**Directions:**
Reproduce verbatim the stretch of records from the line containing "Rank the series" through the line containing "Count the number", with both of those lines included, and leave the pictures out of your answer.

**Supplied records:**

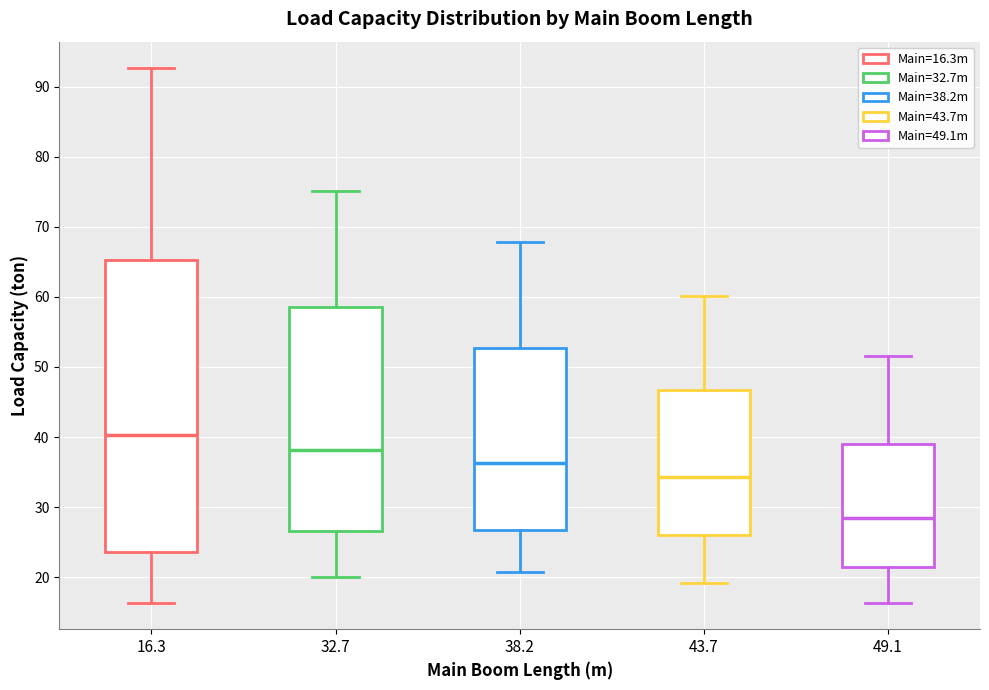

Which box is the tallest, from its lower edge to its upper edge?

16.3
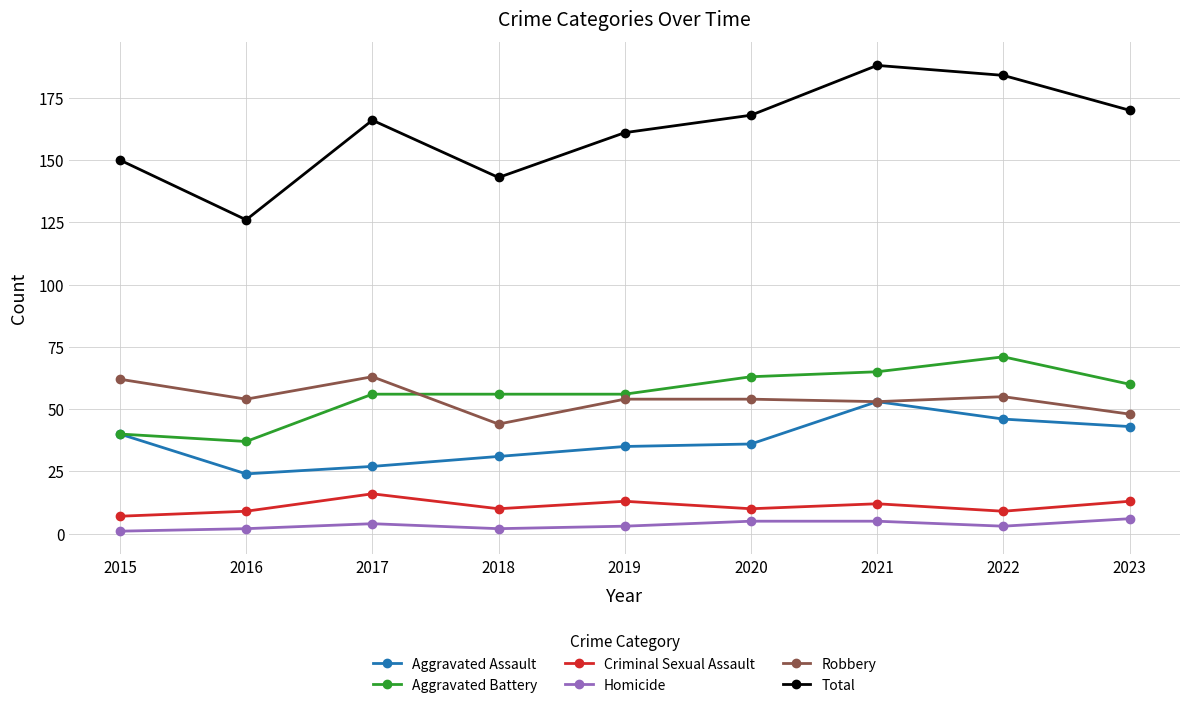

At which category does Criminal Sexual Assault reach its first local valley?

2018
---
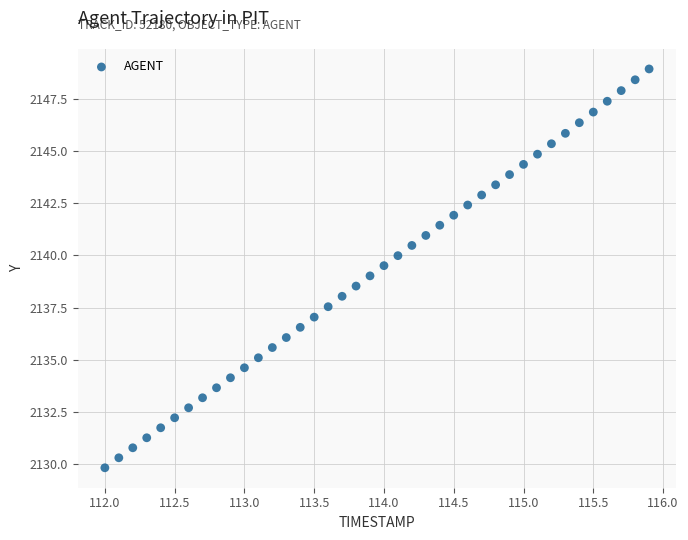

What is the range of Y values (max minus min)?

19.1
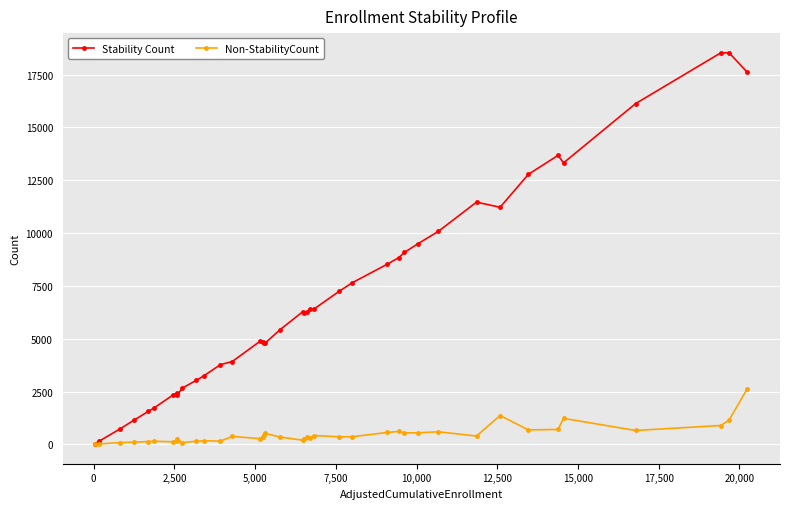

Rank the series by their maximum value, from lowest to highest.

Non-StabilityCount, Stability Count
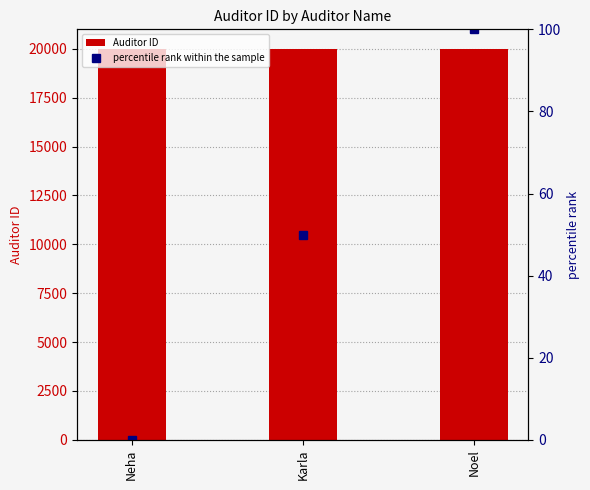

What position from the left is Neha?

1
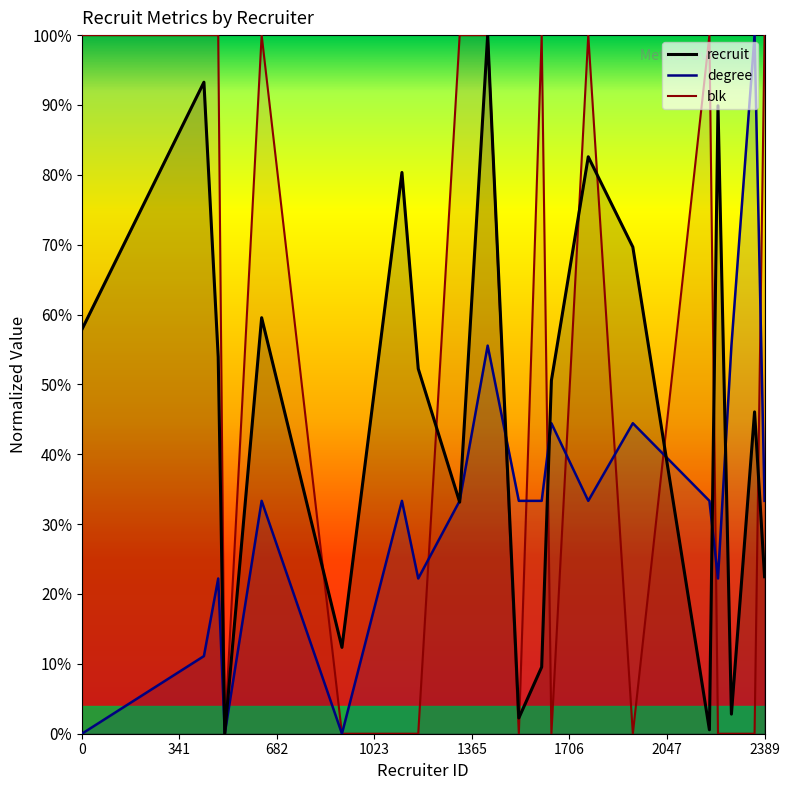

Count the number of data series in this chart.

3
* * *
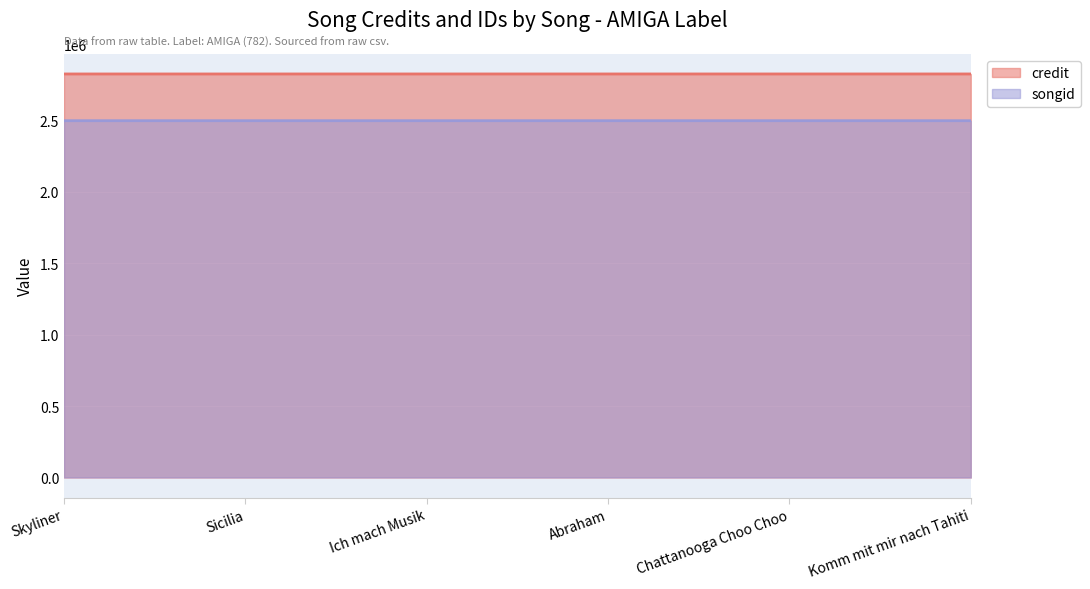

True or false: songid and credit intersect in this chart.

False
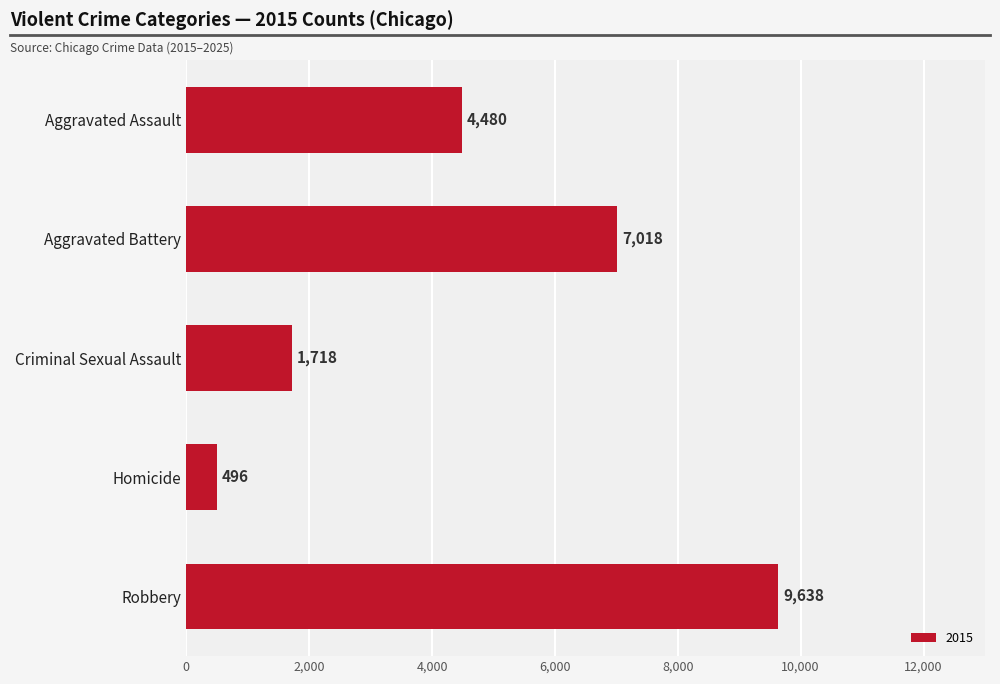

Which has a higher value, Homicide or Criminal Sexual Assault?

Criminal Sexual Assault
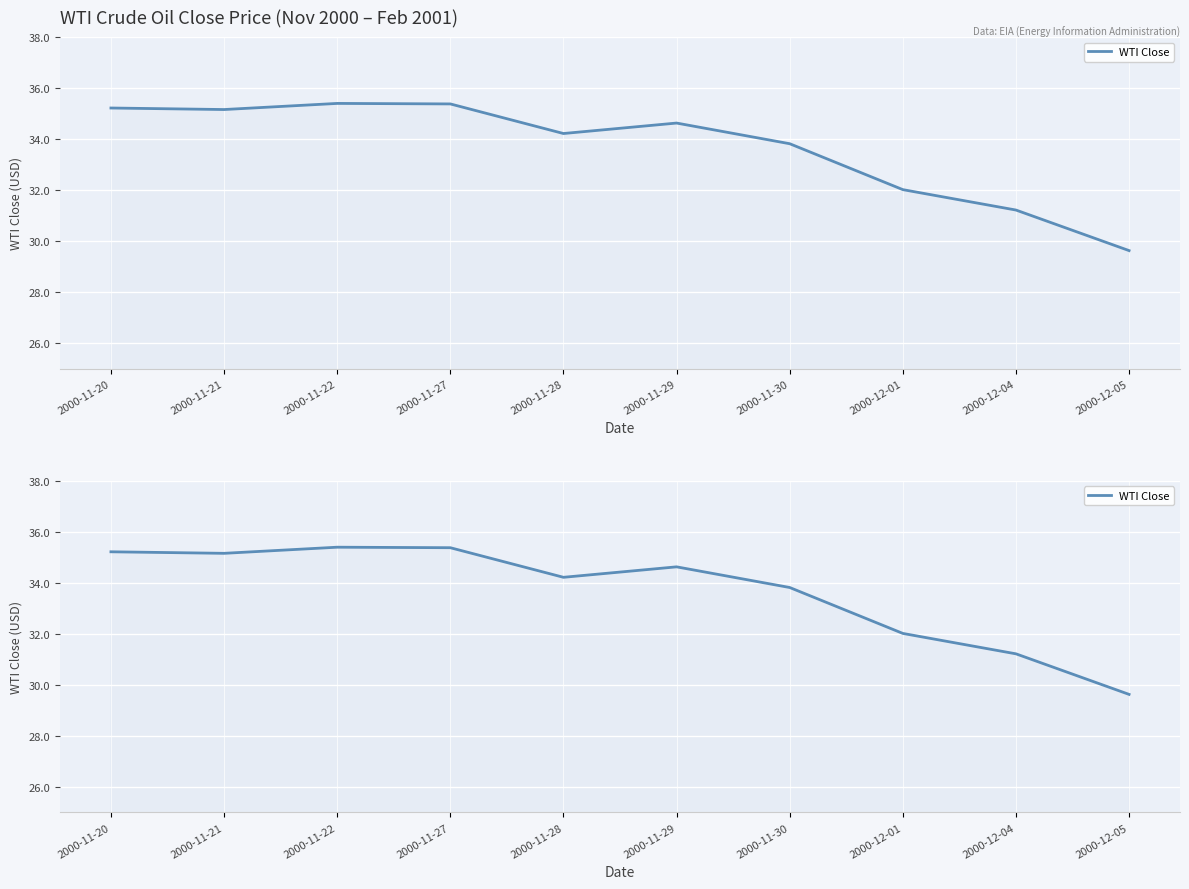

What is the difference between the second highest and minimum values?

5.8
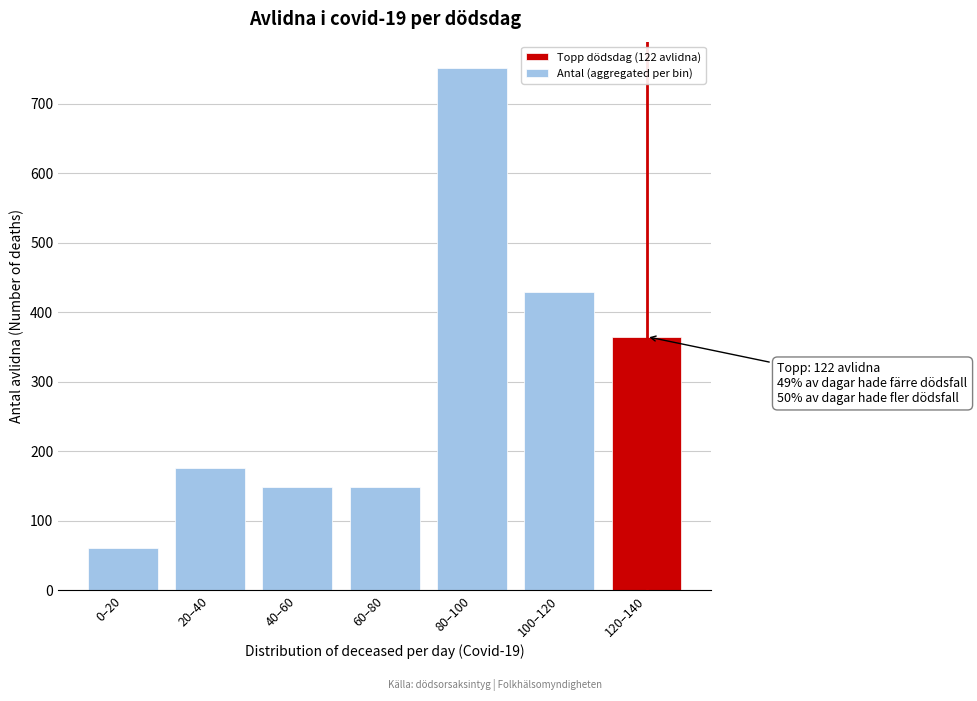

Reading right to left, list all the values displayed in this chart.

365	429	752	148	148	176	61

**Reply to the task:**
Rank the series by their maximum value, from lowest to highest.

Non-StabilityCount, Stability Count

What position from the left is Neha?

1

Count the number of data series in this chart.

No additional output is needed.